# Matrix (I think) question

• Jul 21st 2013, 09:12 AM
Paze
Matrix (I think) question
I'm reading and learning through a finals exam for what I will be learning next year (I'm usually a year ahead) and there's a question:

A). Find the transpose of the matrix A

http://i.imgur.com/MEWDtOI.png

B). Show that $\displaystyle A^{-1}\cdot A=A\cdot A^{-1}=I$

I think this is related to matrices but I'm not sure what the question begs at all. I'm not sure if that's a I or l on the end of the equation either. No values seem to be given for this I/l.
• Jul 21st 2013, 12:40 PM
Re: Matrix (I think) question
Do you know the definitions of transpose and inverse matrices? These are just simple operations, for the transpose you just interchange rows and columns.

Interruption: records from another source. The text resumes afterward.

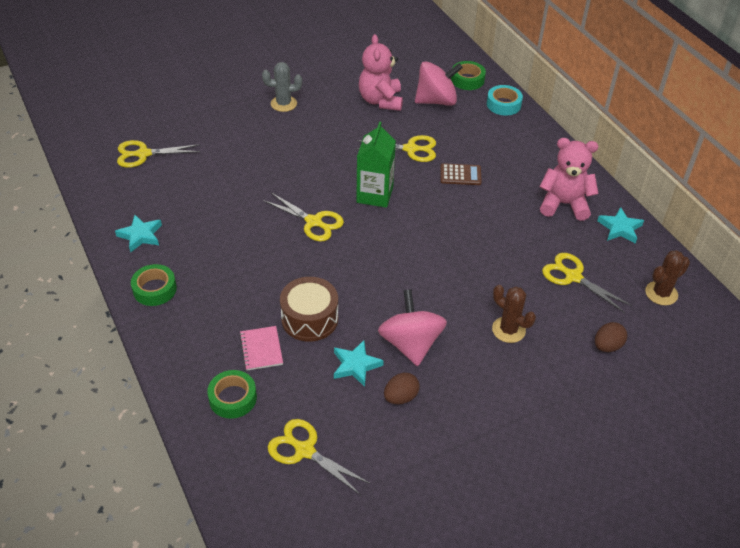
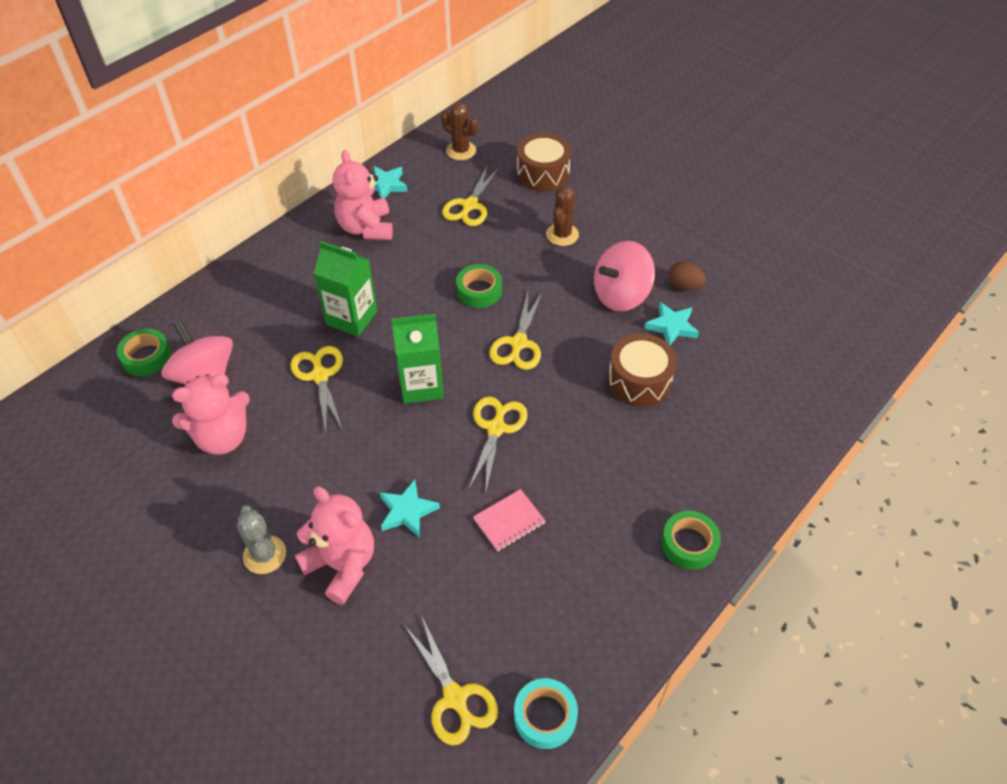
camera: 110 degrees left, 5 degrees up
(140, 235) = (615, 608): turquoise star -> turquoise star (407, 511)
(233, 398) = (772, 405): green tape -> green tape (479, 291)
(255, 130) = (342, 565): none -> pink teddy bear
(261, 349) = (702, 406): pink notebook -> pink notebook (509, 521)
(305, 450) = (783, 332): yellow scissors -> yellow scissors (518, 343)
(460, 175) = (351, 318): brown calculator -> green carton
(503, 104) = (195, 310): turquoise tape -> turquoise tape (545, 716)
(607, 346) = (543, 173): brown egg -> brown drum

If $\displaystyle A=\left[\begin{array}{ c c }a & b \\c & d \end{array} \right]$ then you can find the inverse using the formula:

$\displaystyle A^{-1}=\frac{1}{detA}\left[\begin{array}{ c c }d &- b \\-c & a \end{array} \right]$

where,

$\displaystyle det(A)=ad-bc$

So once you use that plug-and-go formula you just multiply the two matrices...$\displaystyle AA^{-1}$ if you multiply in opposite order $\displaystyle A^{-1}A$ it will be the same, which will be $\displaystyle I= \left[\begin{array}{ c c }1& 0 \\0 & 1 \end{array} \right]$ which is what they're asking you to demonstrate.
• Jul 21st 2013, 06:10 PM
Paze
Re: Matrix (I think) question
Quote:

If $\displaystyle A=\left[\begin{array}{ c c }a & b \\c & d \end{array} \right]$ then you can find the inverse using the formula:
$\displaystyle A^{-1}=\frac{1}{detA}\left[\begin{array}{ c c }d &- b \\-c & a \end{array} \right]$
$\displaystyle det(A)=ad-bc$
So once you use that plug-and-go formula you just multiply the two matrices...$\displaystyle AA^{-1}$ if you multiply in opposite order $\displaystyle A^{-1}A$ it will be the same, which will be $\displaystyle I= \left[\begin{array}{ c c }1& 0 \\0 & 1 \end{array} \right]$ which is what they're asking you to demonstrate.